The doctors said that electronic health records, which allow them to see how a patient was treated in an emergency room on the other side of the country, have improved to the point where different record-keeping systems now communicate better with each other. . But another approach, they said, is one of a primary care team, sometimes bypassing the doctor unless necessary.

“It’s a much better team sport,” Singh said. “I have a pharmacy team that helps me. I have a social worker who helps me with patients who are depressed.” Also part of the team are nurse practitioners, case managers and physician assistants.

In such an environment, in a few years, “I can see primary care physicians as people managers,” said Wang Elder. “They end up seeing people having critical conversations that need to be had.”

Yale’s Schwamm described it as reaching people who shop at Walmart and Bloomingdale’s. Conditions like diabetes and atherosclerosis are not “infectiously contagious,” he said, but “socially contagious” and need to be addressed as soon as possible.

The salon study said that an expanded program reaching 941,000 black men to help control blood pressure would prevent 8,600 major (and costly) cardiovascular events. And the program didn’t even use primary care doctors at first.

“The pharmacists are incredibly well trained and talented,” Grover said. “They understand what is left out of their experience.”

The trick is to convince insurers to buy these programs. “Payers need to be more creative and flexible in how they reimburse for the kind of care we expect.”

The digital divide threatens to widen. Doctors hope that in the coming years, more and more patients will be able to upload information from their phones, Fitbits, and blood pressure and glucose monitors.

Niteesh K. Choudhry, MD, PhD, professor of health policy management at the Harvard TH Chan School of Public Health, told the Massachusetts conference that the devices give patients more control over their own care and require less work. of the providers.

“Self-management led to better blood pressure control than primary care management,” he said. “We need to imagine that there’s a lot of healthcare that we take responsibility for, where patients could be better at.”

They give doctors a better view of how patients are doing “where they are, not with us in our offices.”
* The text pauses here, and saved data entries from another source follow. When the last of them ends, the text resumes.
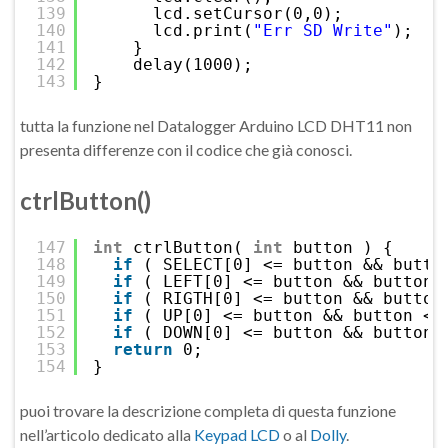
139
lcd.setCursor(0,0);
140
lcd.print(
"Err SD Write"
);
141
}
142
delay(1000);
143
}
tutta la funzione nel Datalogger Arduino LCD DHT11 non
presenta differenze con il codice che già conosci.
ctrlButton()
147
int
ctrlButton( 
int
button ) {
148
if
( SELECT[0] <= button && butto
149
if
( LEFT[0] <= button && button 
150
if
( RIGTH[0] <= button && button
151
if
( UP[0] <= button && button <=
152
if
( DOWN[0] <= button && button 
153
return
0;
154
}
puoi trovare la descrizione completa di questa funzione
nell’articolo dedicato alla
Keypad LCD
o al
Dolly
.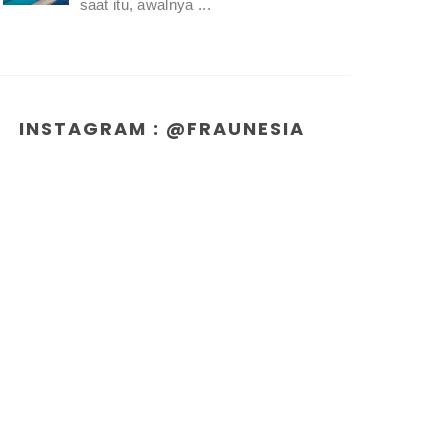
saat itu, awalnya ...
INSTAGRAM : @FRAUNESIA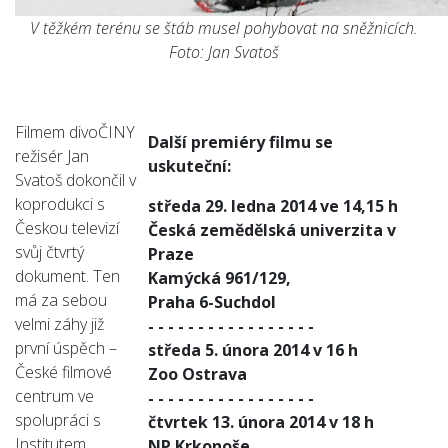
V těžkém terénu se štáb musel pohybovat na sněžnicích.
Foto: Jan Svatoš
Filmem divoČINY
Další premiéry filmu se
režisér Jan
uskuteční:
Svatoš dokončil v
koprodukci s
středa 29. ledna 2014 ve 14,15 h
Českou televizí
Česká zemědělská univerzita v
svůj čtvrtý
Praze
dokument. Ten
Kamýcká 961/129,
má za sebou
Praha 6-Suchdol
velmi záhy již
- - - - - - - - - - - - - - - - -
první úspěch –
středa 5. února 2014 v 16 h
České filmové
Zoo Ostrava
centrum ve
- - - - - - - - - - - - - - - - -
spolupráci s
čtvrtek 13. února 2014 v 18 h
Institutem
NP Krkonoše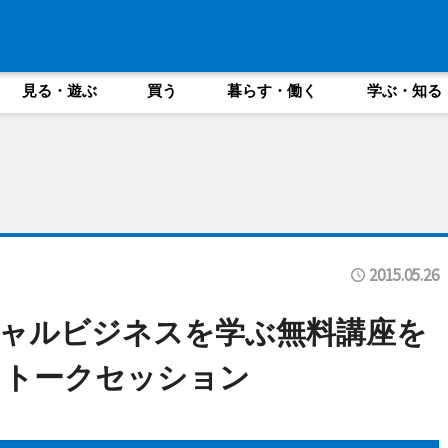
見る・遊ぶ
買う
暮らす・働く
学ぶ・知る
2015.05.26
ャルビジネスを学ぶ無料講座を
・トークセッション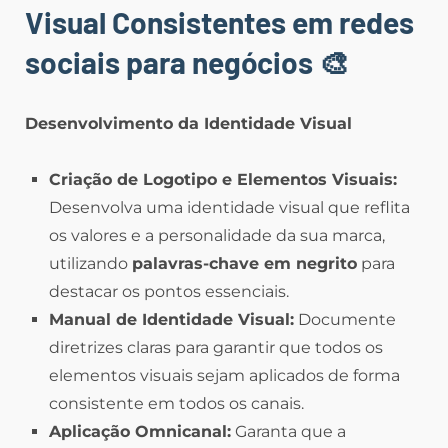
Visual Consistentes em redes
sociais para negócios 🎨
Desenvolvimento da Identidade Visual
Criação de Logotipo e Elementos Visuais:
Desenvolva uma identidade visual que reflita
os valores e a personalidade da sua marca,
utilizando
palavras-chave em negrito
para
destacar os pontos essenciais.
Manual de Identidade Visual:
Documente
diretrizes claras para garantir que todos os
elementos visuais sejam aplicados de forma
consistente em todos os canais.
Aplicação Omnicanal:
Garanta que a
Rabson said such devices are much more likely to be used if a patient has a primary care physician. And Weng Elder added: “If you have money, you can get a Bluetooth blood pressure monitor. If you’re poor, you don’t. That will be a disparity.”

Grover said the devices will help people in rural areas only if there is decent broadband. But disparities also occur in urban areas, where life expectancy can vary by many years, depending on where in that urban area one lives.

Primary care physicians see an average of 1,500 patients a year and are spending more and more time responding to electronic patient inquiries.

“The labor crisis means you’re much more likely to be offered a nurse practitioner or nursing assistant than a doctor because there won’t be a doctor,” Chang said.

“The alternative solution is good, maybe we don’t need doctors in primary care. Maybe we just give up.”